Dataset entries:
════════

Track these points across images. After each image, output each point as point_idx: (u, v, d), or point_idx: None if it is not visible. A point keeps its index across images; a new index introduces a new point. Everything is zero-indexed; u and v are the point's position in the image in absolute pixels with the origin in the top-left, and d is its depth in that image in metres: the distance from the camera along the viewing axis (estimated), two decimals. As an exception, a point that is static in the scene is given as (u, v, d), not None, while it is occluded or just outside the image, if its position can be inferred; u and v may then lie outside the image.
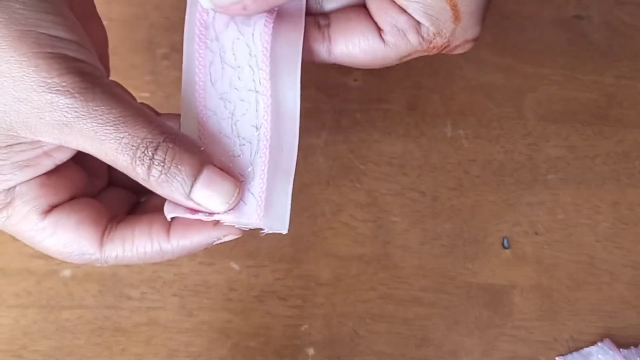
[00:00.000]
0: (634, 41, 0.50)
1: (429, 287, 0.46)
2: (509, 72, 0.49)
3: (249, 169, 0.31)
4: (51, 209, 0.30)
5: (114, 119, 0.28)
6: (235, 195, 0.30)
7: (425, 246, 0.46)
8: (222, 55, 0.32)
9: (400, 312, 0.45)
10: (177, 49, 0.47)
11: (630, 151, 0.48)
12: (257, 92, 0.32)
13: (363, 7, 0.33)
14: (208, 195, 0.29)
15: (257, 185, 0.31)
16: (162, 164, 0.28)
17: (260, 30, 0.32)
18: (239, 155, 0.31)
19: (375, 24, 0.32)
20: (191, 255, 0.45)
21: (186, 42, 0.32)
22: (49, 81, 0.27)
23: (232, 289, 0.45)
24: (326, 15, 0.34)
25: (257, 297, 0.45)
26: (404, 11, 0.31)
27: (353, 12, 0.33)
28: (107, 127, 0.28)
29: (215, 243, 0.31)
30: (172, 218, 0.31)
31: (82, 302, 0.44)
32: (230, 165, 0.31)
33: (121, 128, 0.28)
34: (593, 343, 0.45)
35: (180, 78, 0.45)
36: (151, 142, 0.28)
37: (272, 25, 0.32)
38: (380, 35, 0.32)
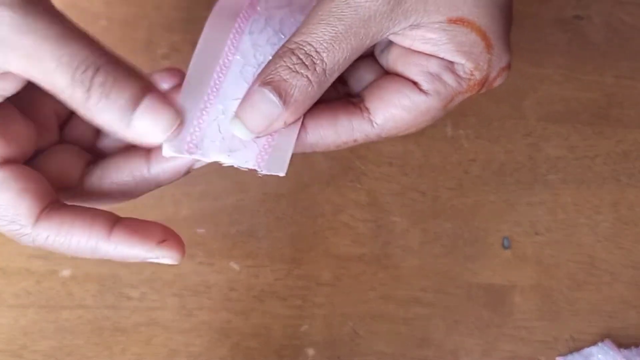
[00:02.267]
0: (634, 41, 0.50)
1: (429, 287, 0.46)
2: (509, 72, 0.49)
3: None
4: (2, 163, 0.29)
5: (54, 35, 0.26)
6: (177, 123, 0.28)
7: (425, 246, 0.46)
8: (268, 19, 0.32)
9: (401, 312, 0.45)
10: (177, 48, 0.47)
11: (631, 151, 0.48)
12: None
13: (391, 73, 0.32)
14: (147, 122, 0.28)
15: (264, 137, 0.30)
16: (102, 87, 0.27)
17: None
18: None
19: (409, 80, 0.31)
20: (190, 255, 0.45)
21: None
22: None
23: (232, 289, 0.45)
24: (355, 94, 0.33)
25: (257, 297, 0.45)
26: (432, 56, 0.30)
27: (384, 80, 0.32)
28: (47, 44, 0.26)
29: (152, 260, 0.30)
30: (118, 219, 0.30)
31: (82, 302, 0.44)
32: None
33: (61, 45, 0.26)
34: (593, 343, 0.45)
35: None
36: (93, 63, 0.27)
37: None
38: (419, 88, 0.31)
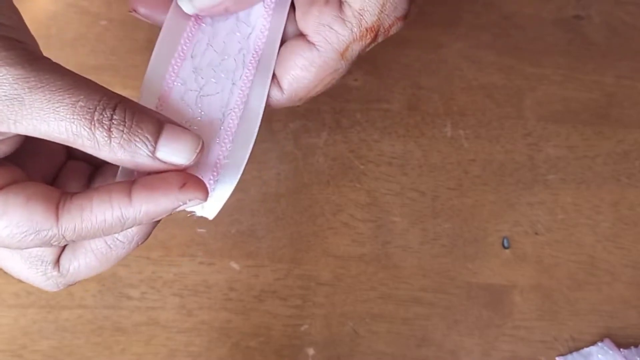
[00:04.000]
0: (634, 41, 0.50)
1: (429, 287, 0.46)
2: (509, 72, 0.49)
3: (205, 147, 0.31)
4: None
5: (67, 86, 0.27)
6: (200, 145, 0.29)
7: (425, 246, 0.46)
8: (211, 39, 0.33)
9: (400, 312, 0.45)
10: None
11: (631, 151, 0.48)
12: (233, 83, 0.32)
13: (301, 35, 0.33)
14: (173, 150, 0.28)
15: (209, 171, 0.31)
16: (122, 124, 0.27)
17: (257, 35, 0.33)
18: (195, 128, 0.31)
19: (304, 38, 0.32)
20: (190, 255, 0.45)
21: (173, 18, 0.33)
22: None
23: (232, 288, 0.45)
24: None
25: (257, 297, 0.45)
26: (325, 8, 0.31)
27: (283, 47, 0.33)
28: (61, 94, 0.26)
29: (180, 208, 0.30)
30: (133, 182, 0.30)
31: (82, 302, 0.44)
32: None
33: (75, 92, 0.27)
34: (593, 343, 0.45)
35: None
36: (108, 103, 0.27)
37: (267, 33, 0.33)
38: (310, 43, 0.31)
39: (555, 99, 0.49)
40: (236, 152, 0.32)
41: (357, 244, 0.46)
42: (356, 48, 0.32)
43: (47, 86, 0.26)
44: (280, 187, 0.46)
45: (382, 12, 0.31)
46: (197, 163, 0.30)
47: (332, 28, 0.31)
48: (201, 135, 0.29)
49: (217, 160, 0.31)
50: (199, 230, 0.45)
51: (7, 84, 0.26)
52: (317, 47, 0.31)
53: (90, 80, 0.28)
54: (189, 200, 0.29)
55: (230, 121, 0.32)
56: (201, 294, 0.45)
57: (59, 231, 0.28)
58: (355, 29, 0.31)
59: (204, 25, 0.33)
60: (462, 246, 0.46)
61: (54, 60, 0.28)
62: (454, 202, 0.47)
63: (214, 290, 0.45)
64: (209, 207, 0.31)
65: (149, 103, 0.31)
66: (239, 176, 0.32)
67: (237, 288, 0.45)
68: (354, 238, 0.46)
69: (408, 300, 0.45)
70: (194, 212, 0.31)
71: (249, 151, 0.32)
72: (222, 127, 0.32)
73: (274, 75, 0.32)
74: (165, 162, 0.28)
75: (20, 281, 0.44)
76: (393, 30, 0.32)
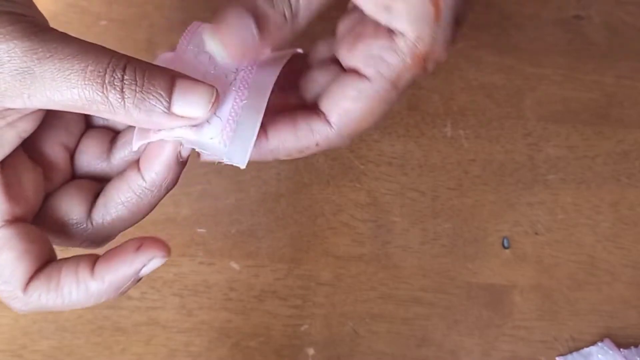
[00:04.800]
0: (634, 41, 0.50)
1: (429, 287, 0.46)
2: (509, 72, 0.49)
3: (221, 94, 0.30)
4: (10, 221, 0.29)
5: (74, 52, 0.26)
6: (215, 95, 0.28)
7: (425, 246, 0.46)
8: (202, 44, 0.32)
9: (400, 312, 0.45)
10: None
11: (631, 151, 0.48)
12: None
13: (339, 68, 0.32)
14: (188, 102, 0.28)
15: (227, 111, 0.30)
16: (134, 83, 0.27)
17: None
18: (211, 80, 0.30)
19: (352, 70, 0.31)
20: (190, 255, 0.45)
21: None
22: (2, 31, 0.26)
23: (232, 288, 0.45)
24: (312, 101, 0.33)
25: (257, 297, 0.45)
26: (374, 39, 0.30)
27: (331, 81, 0.31)
28: (69, 61, 0.26)
29: (142, 274, 0.30)
30: (97, 258, 0.30)
31: (82, 302, 0.44)
32: None
33: (84, 58, 0.26)
34: (593, 343, 0.45)
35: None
36: (117, 64, 0.27)
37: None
38: (361, 74, 0.30)
39: (555, 99, 0.49)
40: (254, 96, 0.30)
41: (357, 244, 0.46)
42: (408, 77, 0.31)
43: (56, 55, 0.26)
44: (280, 187, 0.46)
45: (434, 39, 0.30)
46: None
47: (383, 59, 0.30)
48: (215, 85, 0.29)
49: (235, 103, 0.30)
50: (199, 230, 0.45)
51: (16, 58, 0.26)
52: (369, 78, 0.30)
53: (97, 44, 0.28)
54: (149, 260, 0.30)
55: (246, 72, 0.31)
56: (201, 294, 0.45)
57: (24, 297, 0.29)
58: (408, 59, 0.30)
59: (196, 35, 0.32)
60: (462, 246, 0.46)
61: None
62: (454, 202, 0.47)
63: (214, 290, 0.45)
64: (235, 154, 0.30)
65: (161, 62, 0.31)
66: (260, 117, 0.30)
67: (237, 288, 0.45)
68: (354, 238, 0.46)
69: (408, 300, 0.45)
70: (222, 160, 0.30)
71: (267, 96, 0.30)
72: (237, 77, 0.31)
73: (321, 112, 0.31)
74: (182, 117, 0.28)
75: (20, 281, 0.44)
76: (443, 57, 0.31)
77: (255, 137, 0.30)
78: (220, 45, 0.29)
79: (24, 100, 0.27)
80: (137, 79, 0.27)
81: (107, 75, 0.27)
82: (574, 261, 0.47)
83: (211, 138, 0.29)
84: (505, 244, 0.46)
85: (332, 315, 0.45)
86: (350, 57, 0.31)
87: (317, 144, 0.31)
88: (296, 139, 0.31)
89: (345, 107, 0.30)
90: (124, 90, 0.27)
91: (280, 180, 0.46)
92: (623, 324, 0.46)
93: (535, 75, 0.49)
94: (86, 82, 0.26)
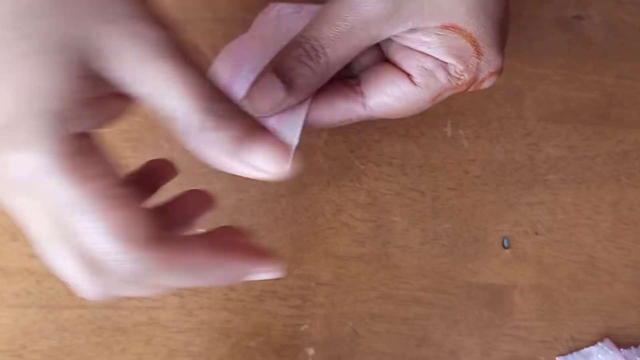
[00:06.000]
0: (635, 41, 0.50)
1: (429, 287, 0.46)
2: (509, 72, 0.49)
3: None
4: None
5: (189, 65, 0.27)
6: (291, 156, 0.29)
7: (425, 246, 0.46)
8: (277, 24, 0.36)
9: (400, 312, 0.45)
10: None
11: (631, 151, 0.48)
12: None
13: (388, 62, 0.34)
14: (265, 156, 0.28)
15: (269, 125, 0.33)
16: (220, 117, 0.26)
17: None
18: None
19: (403, 71, 0.34)
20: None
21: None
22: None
23: (232, 288, 0.45)
24: (354, 76, 0.35)
25: (257, 297, 0.45)
26: (429, 55, 0.33)
27: (380, 67, 0.34)
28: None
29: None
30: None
31: (82, 302, 0.44)
32: None
33: (194, 78, 0.26)
34: (593, 343, 0.45)
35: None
36: (216, 92, 0.26)
37: None
38: (411, 80, 0.34)
39: (555, 99, 0.49)
40: (295, 109, 0.34)
41: (357, 244, 0.46)
42: (447, 95, 0.35)
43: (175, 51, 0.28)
44: (280, 187, 0.46)
45: (478, 69, 0.34)
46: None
47: (434, 75, 0.33)
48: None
49: (278, 116, 0.33)
50: (199, 230, 0.45)
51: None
52: (417, 85, 0.34)
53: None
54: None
55: None
56: (201, 293, 0.45)
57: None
58: (454, 82, 0.34)
59: (270, 16, 0.36)
60: (462, 246, 0.46)
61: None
62: (454, 202, 0.47)
63: (214, 290, 0.45)
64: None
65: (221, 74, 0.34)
66: (302, 120, 0.33)
67: (237, 288, 0.45)
68: (354, 238, 0.46)
69: (408, 300, 0.45)
70: None
71: (307, 107, 0.34)
72: None
73: (360, 92, 0.34)
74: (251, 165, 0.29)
75: (20, 281, 0.44)
76: (486, 84, 0.36)
77: (296, 143, 0.33)
78: (249, 105, 0.32)
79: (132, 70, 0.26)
80: (225, 114, 0.26)
81: (205, 100, 0.27)
82: (574, 261, 0.47)
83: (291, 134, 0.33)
84: (505, 244, 0.46)
85: (332, 315, 0.45)
86: (404, 61, 0.34)
87: (349, 119, 0.35)
88: (332, 114, 0.34)
89: (386, 101, 0.34)
90: (206, 120, 0.27)
91: (280, 180, 0.46)
92: (623, 324, 0.46)
93: (535, 75, 0.49)
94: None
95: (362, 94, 0.34)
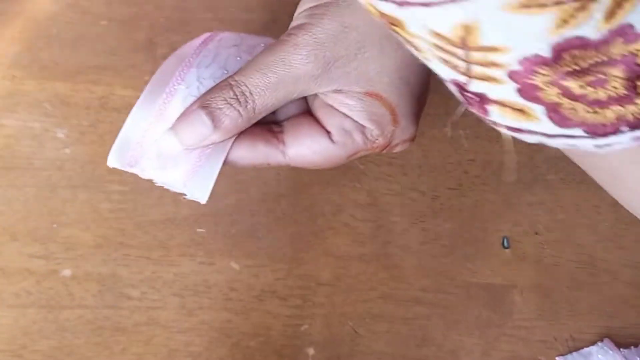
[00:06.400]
0: (634, 41, 0.50)
1: (429, 287, 0.46)
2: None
3: None
4: None
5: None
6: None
7: (425, 246, 0.46)
8: (215, 57, 0.37)
9: (400, 312, 0.45)
10: (177, 49, 0.47)
11: (630, 151, 0.48)
12: None
13: (311, 115, 0.36)
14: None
15: (193, 157, 0.35)
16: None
17: None
18: None
19: (323, 127, 0.36)
20: (191, 255, 0.45)
21: (191, 42, 0.38)
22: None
23: (232, 288, 0.45)
24: (278, 123, 0.37)
25: (257, 297, 0.45)
26: (349, 116, 0.35)
27: (303, 119, 0.36)
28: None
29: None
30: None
31: (82, 302, 0.44)
32: None
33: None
34: (593, 343, 0.45)
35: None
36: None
37: None
38: (329, 137, 0.35)
39: (555, 99, 0.49)
40: (218, 145, 0.35)
41: (357, 244, 0.46)
42: (362, 154, 0.37)
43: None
44: (280, 187, 0.46)
45: (392, 136, 0.36)
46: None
47: (351, 136, 0.35)
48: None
49: (201, 151, 0.35)
50: (199, 230, 0.45)
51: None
52: (335, 143, 0.36)
53: None
54: None
55: None
56: (201, 294, 0.45)
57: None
58: (369, 144, 0.36)
59: (210, 46, 0.37)
60: (462, 246, 0.46)
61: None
62: (454, 202, 0.47)
63: (214, 290, 0.45)
64: (195, 191, 0.35)
65: (155, 99, 0.35)
66: (221, 160, 0.35)
67: (237, 288, 0.45)
68: (354, 238, 0.46)
69: (408, 300, 0.45)
70: (184, 194, 0.35)
71: (229, 145, 0.35)
72: None
73: (281, 140, 0.36)
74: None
75: (20, 281, 0.44)
76: (398, 149, 0.38)
77: (214, 180, 0.35)
78: (175, 137, 0.34)
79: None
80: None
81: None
82: (574, 261, 0.47)
83: (175, 180, 0.35)
84: (505, 244, 0.46)
85: (332, 315, 0.45)
86: (325, 118, 0.35)
87: (268, 164, 0.36)
88: (253, 157, 0.36)
89: (305, 153, 0.36)
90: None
91: (280, 180, 0.46)
92: (623, 324, 0.46)
93: (535, 75, 0.49)
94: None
95: (283, 142, 0.36)
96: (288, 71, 0.34)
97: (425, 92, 0.37)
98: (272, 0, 0.47)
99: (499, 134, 0.48)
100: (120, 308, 0.44)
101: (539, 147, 0.48)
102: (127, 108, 0.45)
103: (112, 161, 0.35)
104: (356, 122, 0.35)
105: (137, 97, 0.36)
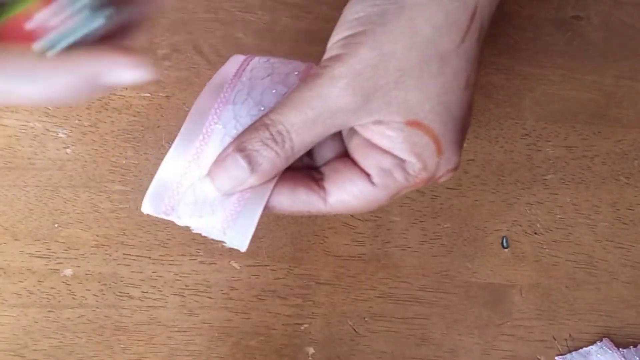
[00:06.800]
0: (633, 41, 0.50)
1: (428, 287, 0.46)
2: (508, 73, 0.49)
3: None
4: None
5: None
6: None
7: (424, 245, 0.46)
8: (250, 91, 0.35)
9: (400, 312, 0.45)
10: (177, 49, 0.47)
11: (629, 151, 0.48)
12: None
13: (349, 158, 0.35)
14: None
15: (232, 203, 0.33)
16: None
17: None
18: None
19: (362, 170, 0.34)
20: (191, 254, 0.45)
21: (221, 70, 0.36)
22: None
23: (232, 288, 0.45)
24: (318, 169, 0.35)
25: (258, 297, 0.45)
26: (387, 152, 0.33)
27: (342, 164, 0.35)
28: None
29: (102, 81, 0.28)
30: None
31: (83, 302, 0.44)
32: None
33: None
34: (592, 342, 0.45)
35: (180, 78, 0.45)
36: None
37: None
38: (369, 180, 0.34)
39: (554, 99, 0.49)
40: (259, 189, 0.34)
41: (356, 244, 0.46)
42: (405, 192, 0.35)
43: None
44: (281, 187, 0.46)
45: (437, 168, 0.34)
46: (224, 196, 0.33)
47: (391, 174, 0.33)
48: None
49: (240, 196, 0.33)
50: (200, 230, 0.45)
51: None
52: (376, 185, 0.34)
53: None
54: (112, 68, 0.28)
55: None
56: (202, 293, 0.45)
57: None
58: (412, 180, 0.34)
59: (244, 79, 0.35)
60: (462, 246, 0.46)
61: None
62: (454, 202, 0.47)
63: (214, 289, 0.45)
64: (235, 240, 0.33)
65: (192, 139, 0.33)
66: (262, 207, 0.33)
67: (238, 287, 0.45)
68: (353, 237, 0.46)
69: (407, 300, 0.45)
70: (224, 242, 0.33)
71: (270, 190, 0.34)
72: None
73: (322, 187, 0.34)
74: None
75: (21, 281, 0.44)
76: (442, 180, 0.35)
77: (254, 227, 0.33)
78: (212, 183, 0.33)
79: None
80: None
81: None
82: (573, 261, 0.47)
83: (213, 226, 0.33)
84: (505, 244, 0.47)
85: (332, 315, 0.45)
86: (363, 159, 0.34)
87: (308, 212, 0.34)
88: (293, 204, 0.34)
89: (345, 198, 0.34)
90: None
91: (280, 180, 0.46)
92: (622, 324, 0.46)
93: (534, 76, 0.49)
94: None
95: (324, 189, 0.34)
96: (326, 106, 0.32)
97: (468, 117, 0.35)
98: (272, 0, 0.48)
99: (498, 133, 0.48)
100: (121, 307, 0.44)
101: (538, 147, 0.48)
102: (127, 108, 0.46)
103: (148, 208, 0.33)
104: (396, 157, 0.33)
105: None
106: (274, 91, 0.35)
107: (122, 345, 0.44)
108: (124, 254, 0.45)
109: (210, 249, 0.45)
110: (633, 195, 0.48)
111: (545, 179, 0.48)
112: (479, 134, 0.48)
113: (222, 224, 0.33)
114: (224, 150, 0.33)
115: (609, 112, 0.49)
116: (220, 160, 0.33)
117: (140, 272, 0.45)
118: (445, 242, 0.46)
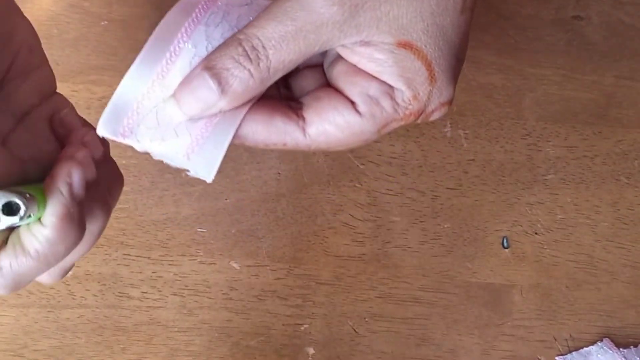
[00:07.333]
0: (633, 41, 0.50)
1: (428, 287, 0.46)
2: (509, 72, 0.49)
3: None
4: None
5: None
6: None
7: (424, 246, 0.46)
8: (226, 15, 0.32)
9: (400, 312, 0.45)
10: (177, 49, 0.47)
11: (630, 151, 0.48)
12: None
13: (332, 87, 0.32)
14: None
15: (198, 127, 0.30)
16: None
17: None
18: None
19: (347, 98, 0.30)
20: (191, 254, 0.45)
21: None
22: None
23: (232, 288, 0.45)
24: (297, 100, 0.32)
25: (257, 297, 0.45)
26: (374, 78, 0.30)
27: (322, 92, 0.31)
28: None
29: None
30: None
31: (83, 302, 0.44)
32: None
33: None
34: (592, 342, 0.45)
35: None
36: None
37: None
38: (354, 108, 0.30)
39: (554, 99, 0.49)
40: (228, 114, 0.30)
41: (357, 244, 0.46)
42: (395, 126, 0.31)
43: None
44: (280, 187, 0.46)
45: (429, 98, 0.31)
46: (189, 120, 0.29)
47: (379, 103, 0.30)
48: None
49: (207, 121, 0.30)
50: (199, 230, 0.45)
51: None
52: (362, 114, 0.30)
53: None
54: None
55: None
56: (202, 293, 0.45)
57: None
58: (401, 111, 0.31)
59: (219, 3, 0.32)
60: (462, 246, 0.46)
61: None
62: (454, 202, 0.47)
63: (214, 289, 0.45)
64: (200, 168, 0.30)
65: (157, 58, 0.30)
66: (232, 133, 0.30)
67: (238, 287, 0.45)
68: (353, 238, 0.46)
69: (408, 300, 0.45)
70: (187, 170, 0.30)
71: (242, 115, 0.30)
72: None
73: (301, 116, 0.31)
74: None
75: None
76: (435, 115, 0.32)
77: (223, 156, 0.29)
78: (177, 105, 0.29)
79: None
80: None
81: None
82: (573, 261, 0.47)
83: (176, 152, 0.29)
84: (505, 244, 0.47)
85: (332, 315, 0.45)
86: (347, 86, 0.30)
87: (284, 144, 0.31)
88: (268, 133, 0.30)
89: (328, 129, 0.30)
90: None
91: (280, 180, 0.46)
92: (622, 324, 0.46)
93: (534, 76, 0.49)
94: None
95: (303, 118, 0.31)
96: (309, 17, 0.28)
97: (464, 45, 0.31)
98: (272, 1, 0.48)
99: (499, 133, 0.48)
100: (121, 307, 0.44)
101: (538, 147, 0.48)
102: (127, 108, 0.45)
103: (102, 130, 0.29)
104: (384, 83, 0.30)
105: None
106: (250, 18, 0.31)
107: (121, 346, 0.44)
108: (123, 254, 0.45)
109: (210, 249, 0.45)
110: (633, 196, 0.48)
111: (546, 179, 0.48)
112: (479, 134, 0.48)
113: (186, 148, 0.29)
114: (193, 69, 0.29)
115: (609, 112, 0.49)
116: (187, 80, 0.29)
117: (140, 273, 0.45)
118: (446, 242, 0.46)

════════

The required result is the entries above, printed exactly from the first line through the line with "38: (380, 35, 0.32)", pictures excluded.

Track these points across images. After each image, output each point as point_idx: (u, v, d), or point_idx: None if it is not visible. A point keeps its index across images; a new index introduces a new point. Everything is zero-indexed; u and v are the point's position in the image in absolute pixels with the origin in the top-left, and d is its depth in that image in metres: the distance from the camera along the viewing axis (estimated), two decimals. As an exception, a point that is static in the scene is given as (u, v, d), not None, while it is occluded or just outside the image, if its position can be inferred; u and v may then lie outside the image.
[00:00.000]
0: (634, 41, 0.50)
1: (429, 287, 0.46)
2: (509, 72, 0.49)
3: (249, 169, 0.31)
4: (51, 209, 0.30)
5: (114, 119, 0.28)
6: (235, 195, 0.30)
7: (425, 246, 0.46)
8: (222, 55, 0.32)
9: (400, 312, 0.45)
10: (177, 49, 0.47)
11: (630, 151, 0.48)
12: (257, 92, 0.32)
13: (363, 7, 0.33)
14: (208, 195, 0.29)
15: (257, 185, 0.31)
16: (162, 164, 0.28)
17: (260, 30, 0.32)
18: (239, 155, 0.31)
19: (375, 24, 0.32)
20: (191, 255, 0.45)
21: (186, 42, 0.32)
22: (49, 81, 0.27)
23: (232, 289, 0.45)
24: (326, 15, 0.34)
25: (257, 297, 0.45)
26: (404, 11, 0.31)
27: (353, 12, 0.33)
28: (107, 127, 0.28)
29: (215, 243, 0.31)
30: (172, 218, 0.31)
31: (82, 302, 0.44)
32: (230, 165, 0.31)
33: (121, 128, 0.28)
34: (593, 343, 0.45)
35: (180, 78, 0.45)
36: (151, 142, 0.28)
37: (272, 25, 0.32)
38: (380, 35, 0.32)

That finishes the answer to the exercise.